In one of the silliest of debates in the world of healthcare, challenging economic times and the inevitable cuts in reimbursement from healthcare reform and deficit reduction have fueled a renewal of the endless haggling over who is better: not-for-profit or investor-owned hospitals?

Let’s cut to the chase:  the winner is/will be those hospitals that achieve superior results in terms of quality, safety and patient satisfaction.  Who cares about the ownership structure?

I have worked in the healthcare industry for more than 30 years.   When I first went to work for Hermann Hospital in Houston as a young PR director and the first director of Life Flight in early 1976, there were actually more investor-owned hospitals in the market than the staid non-profit behemoths of tertiary care.  While the big tertiary care facilities that took care of the sickest patients were tax-exempt, the hard-charging investor-owned community facilities reshaped the market dynamics in terms of competition, the speed with which business decisions were made, and their ground-breaking efficiency.

Today, the pros and cons of which ownership model is superior are once again being debated.  The truth is that both ownership structures are fraught with weaknesses that healthcare reform and the ongoing deficit/debt reduction efforts will challenge.  

Who will win?  To borrow a line from the late Molly Ivins, a newspaper columnist who covered Texas politics for decades, “I am going to go out on a limb and tell you that I haven’t a clue.”  That said, I do know what will be the deciding factor.  Quality people.  Organizations that recruit and retain the best talent and who understand the consequences of the “new normal” and the lower rates of reimbursement, will end up on top.  If you do not hire and retain the best people, it is impossible to compete in a hyper-challenging financial/business model transformation.
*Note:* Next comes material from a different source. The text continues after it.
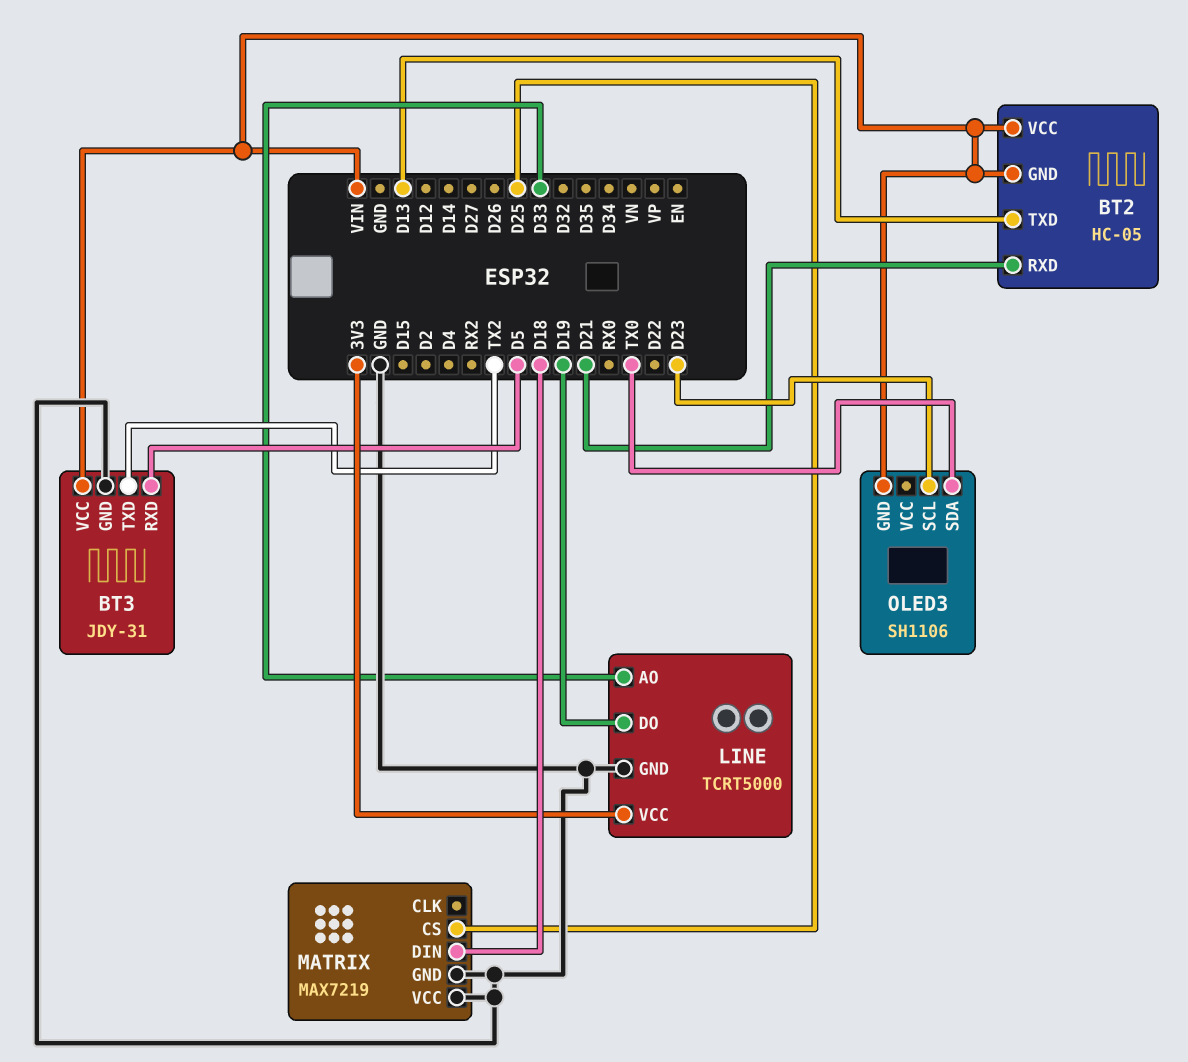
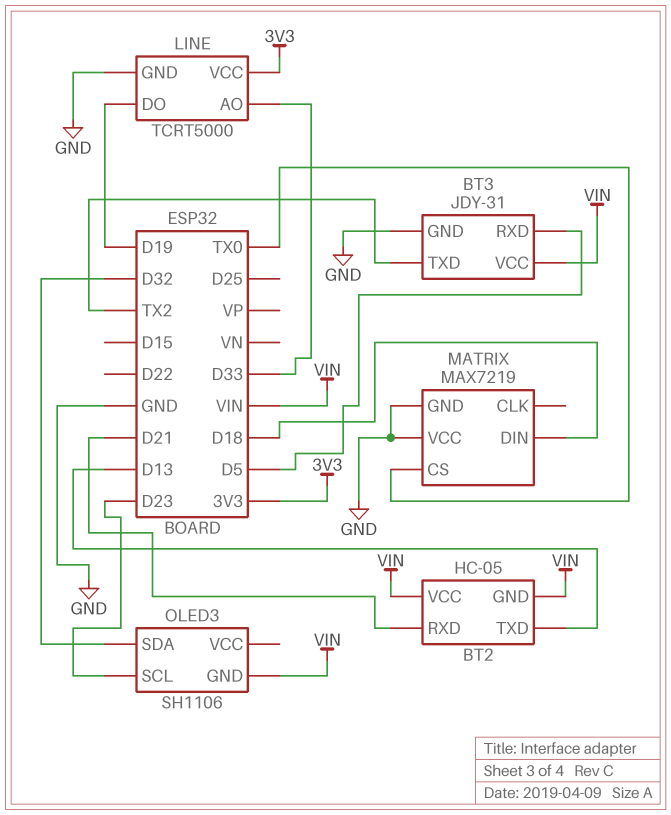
MATRIX pin CS: D25 -> TX0
OLED3 pin SDA: TX0 -> D32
Eventually, when the financial squeeze reaches painful levels, ownership structure will certainly come into play.  I think I know how it will play out, but that is a conversation for a different day. There are so many policy/reimbursement issues about which hospital CEOs have so little control   For now, if you are a hospital CEO, pay attention to the most important variable you can control:  the quality of people you hire and the rate of retention. That is one of the most important things you will do as THE leader.